* _Extracted page text data_:
------

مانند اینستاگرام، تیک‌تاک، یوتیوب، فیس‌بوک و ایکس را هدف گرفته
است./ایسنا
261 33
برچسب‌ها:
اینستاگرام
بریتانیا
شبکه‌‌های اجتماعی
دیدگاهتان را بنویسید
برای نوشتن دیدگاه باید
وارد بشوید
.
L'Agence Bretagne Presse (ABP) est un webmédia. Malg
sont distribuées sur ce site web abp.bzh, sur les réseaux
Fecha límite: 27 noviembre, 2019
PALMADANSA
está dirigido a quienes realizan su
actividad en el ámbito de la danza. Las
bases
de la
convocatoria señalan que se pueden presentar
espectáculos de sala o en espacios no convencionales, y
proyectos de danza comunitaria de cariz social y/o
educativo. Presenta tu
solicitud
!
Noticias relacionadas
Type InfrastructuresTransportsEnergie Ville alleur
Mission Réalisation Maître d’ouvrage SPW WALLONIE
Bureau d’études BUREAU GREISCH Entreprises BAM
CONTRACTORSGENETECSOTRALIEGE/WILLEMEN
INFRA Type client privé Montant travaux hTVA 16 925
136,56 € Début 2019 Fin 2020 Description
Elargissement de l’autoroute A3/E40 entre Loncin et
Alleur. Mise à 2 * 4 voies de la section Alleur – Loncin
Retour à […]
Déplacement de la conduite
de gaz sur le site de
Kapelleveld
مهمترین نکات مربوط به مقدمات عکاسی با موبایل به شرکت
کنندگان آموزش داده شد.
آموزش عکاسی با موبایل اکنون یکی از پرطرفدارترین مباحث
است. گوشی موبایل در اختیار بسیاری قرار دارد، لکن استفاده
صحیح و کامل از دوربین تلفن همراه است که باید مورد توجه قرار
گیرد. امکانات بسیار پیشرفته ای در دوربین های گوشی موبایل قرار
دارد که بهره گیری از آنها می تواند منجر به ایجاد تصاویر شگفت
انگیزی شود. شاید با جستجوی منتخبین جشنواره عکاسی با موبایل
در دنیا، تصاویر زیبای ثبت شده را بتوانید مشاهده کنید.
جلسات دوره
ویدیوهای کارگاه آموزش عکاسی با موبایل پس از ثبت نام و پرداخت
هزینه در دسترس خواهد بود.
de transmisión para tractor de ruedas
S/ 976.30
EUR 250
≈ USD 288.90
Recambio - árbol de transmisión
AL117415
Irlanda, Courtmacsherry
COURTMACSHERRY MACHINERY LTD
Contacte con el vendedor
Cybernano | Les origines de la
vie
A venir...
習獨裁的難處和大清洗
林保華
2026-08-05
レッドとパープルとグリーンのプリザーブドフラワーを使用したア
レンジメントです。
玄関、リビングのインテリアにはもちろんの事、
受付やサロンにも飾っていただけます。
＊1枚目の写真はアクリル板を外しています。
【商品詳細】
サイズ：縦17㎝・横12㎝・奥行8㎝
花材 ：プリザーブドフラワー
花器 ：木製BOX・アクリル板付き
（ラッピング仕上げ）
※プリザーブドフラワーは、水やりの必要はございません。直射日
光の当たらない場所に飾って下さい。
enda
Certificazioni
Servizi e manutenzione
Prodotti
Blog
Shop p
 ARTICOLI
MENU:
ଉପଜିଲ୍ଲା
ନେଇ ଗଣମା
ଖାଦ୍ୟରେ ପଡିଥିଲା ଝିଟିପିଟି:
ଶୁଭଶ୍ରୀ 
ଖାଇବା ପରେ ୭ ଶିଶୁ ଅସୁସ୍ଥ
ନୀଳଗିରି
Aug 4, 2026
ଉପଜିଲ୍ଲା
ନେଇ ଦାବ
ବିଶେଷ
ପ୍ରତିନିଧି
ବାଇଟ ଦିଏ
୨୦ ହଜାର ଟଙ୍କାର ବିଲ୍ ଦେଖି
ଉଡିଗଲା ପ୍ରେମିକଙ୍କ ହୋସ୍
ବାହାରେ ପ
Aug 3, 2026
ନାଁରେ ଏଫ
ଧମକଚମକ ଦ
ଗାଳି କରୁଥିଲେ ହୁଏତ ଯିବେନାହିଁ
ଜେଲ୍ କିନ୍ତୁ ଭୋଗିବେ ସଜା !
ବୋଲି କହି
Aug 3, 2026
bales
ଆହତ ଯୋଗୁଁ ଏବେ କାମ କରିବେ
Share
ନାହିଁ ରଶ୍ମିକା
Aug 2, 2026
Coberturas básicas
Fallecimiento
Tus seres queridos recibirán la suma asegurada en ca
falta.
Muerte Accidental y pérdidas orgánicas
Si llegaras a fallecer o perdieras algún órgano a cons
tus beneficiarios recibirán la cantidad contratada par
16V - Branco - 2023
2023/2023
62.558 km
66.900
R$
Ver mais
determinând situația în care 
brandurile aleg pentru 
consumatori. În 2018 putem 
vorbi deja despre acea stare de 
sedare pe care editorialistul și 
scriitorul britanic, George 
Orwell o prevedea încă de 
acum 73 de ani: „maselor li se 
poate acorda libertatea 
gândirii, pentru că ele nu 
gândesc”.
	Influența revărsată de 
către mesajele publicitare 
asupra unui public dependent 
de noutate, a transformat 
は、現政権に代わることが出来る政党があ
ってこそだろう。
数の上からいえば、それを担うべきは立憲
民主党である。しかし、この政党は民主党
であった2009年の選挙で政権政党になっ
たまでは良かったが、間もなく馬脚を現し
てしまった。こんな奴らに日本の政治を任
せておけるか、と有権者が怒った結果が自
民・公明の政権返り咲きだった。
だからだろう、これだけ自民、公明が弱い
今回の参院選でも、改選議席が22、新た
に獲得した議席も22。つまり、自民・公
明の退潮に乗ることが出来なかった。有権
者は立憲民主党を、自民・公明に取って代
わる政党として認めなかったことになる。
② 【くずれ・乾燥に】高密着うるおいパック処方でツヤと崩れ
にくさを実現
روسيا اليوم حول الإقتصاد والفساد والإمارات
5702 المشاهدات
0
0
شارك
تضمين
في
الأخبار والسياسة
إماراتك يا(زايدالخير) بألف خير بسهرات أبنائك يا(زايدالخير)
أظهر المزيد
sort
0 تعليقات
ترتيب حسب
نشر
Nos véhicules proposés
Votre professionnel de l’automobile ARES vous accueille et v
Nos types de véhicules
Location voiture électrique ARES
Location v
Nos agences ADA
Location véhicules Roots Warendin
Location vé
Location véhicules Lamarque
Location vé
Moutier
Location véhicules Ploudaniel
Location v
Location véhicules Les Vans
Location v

------

* _Job_: Among the lines of these entries, find those that contain "care". Give their number and nothing else.

* _Response box_: 2